■ AIM OF THE EXERCISE
Which lines in the entries below contain the word "возрастном"? Show each of them.

Extracted entries
------------------------
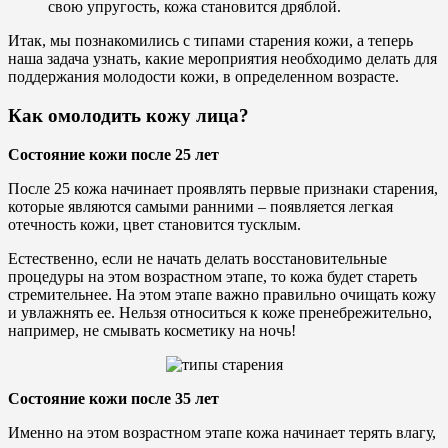
свою упругость, кожа становится дряблой.
Итак, мы познакомились с типами старения кожи, а теперь
наша задача узнать, какие мероприятия необходимо делать для
поддержания молодости кожи, в определенном возрасте.
Как омолодить кожу лица?
Состояние кожи после 25 лет
После 25 кожа начинает проявлять первые признаки старения,
которые являются самыми ранними – появляется легкая
отечность кожи, цвет становится тусклым.
Естественно, если не начать делать восстановительные
процедуры на этом возрастном этапе, то кожа будет стареть
стремительнее. На этом этапе важно правильно очищать кожу
и увлажнять ее. Нельзя относиться к коже пренебрежительно,
например, не смывать косметику на ночь!
Состояние кожи после 35 лет
Именно на этом возрастном этапе кожа начинает терять влагу,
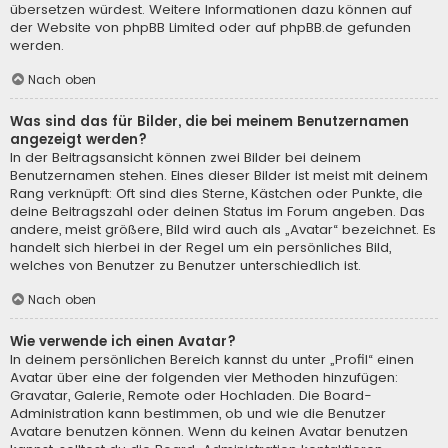
übersetzen würdest. Weitere Informationen dazu können auf
der Website von
phpBB Limited
oder auf
phpBB.de
gefunden
werden.
Nach oben
Was sind das für Bilder, die bei meinem Benutzernamen
angezeigt werden?
In der Beitragsansicht können zwei Bilder bei deinem
Benutzernamen stehen. Eines dieser Bilder ist meist mit deinem
Rang verknüpft: Oft sind dies Sterne, Kästchen oder Punkte, die
deine Beitragszahl oder deinen Status im Forum angeben. Das
andere, meist größere, Bild wird auch als „Avatar“ bezeichnet. Es
handelt sich hierbei in der Regel um ein persönliches Bild,
welches von Benutzer zu Benutzer unterschiedlich ist.
Nach oben
Wie verwende ich einen Avatar?
In deinem persönlichen Bereich kannst du unter „Profil“ einen
Avatar über eine der folgenden vier Methoden hinzufügen:
Gravatar, Galerie, Remote oder Hochladen. Die Board-
Administration kann bestimmen, ob und wie die Benutzer
Avatare benutzen können. Wenn du keinen Avatar benutzen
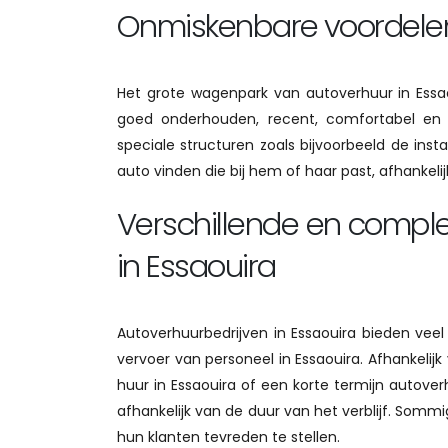
Onmiskenbare voordelen
Het grote wagenpark van autoverhuur in Essao
goed onderhouden, recent, comfortabel en v
speciale structuren zoals bijvoorbeeld de inst
auto vinden die bij hem of haar past, afhankelijk
Verschillende en compl
in Essaouira
Autoverhuurbedrijven in Essaouira bieden vee
vervoer van personeel in Essaouira. Afhankelijk
huur in Essaouira of een korte termijn autoverhu
afhankelijk van de duur van het verblijf. Som
hun klanten tevreden te stellen.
------------------------
■ WRITTEN SOLUTION
процедуры на этом возрастном этапе, то кожа будет стареть
Именно на этом возрастном этапе кожа начинает терять влагу,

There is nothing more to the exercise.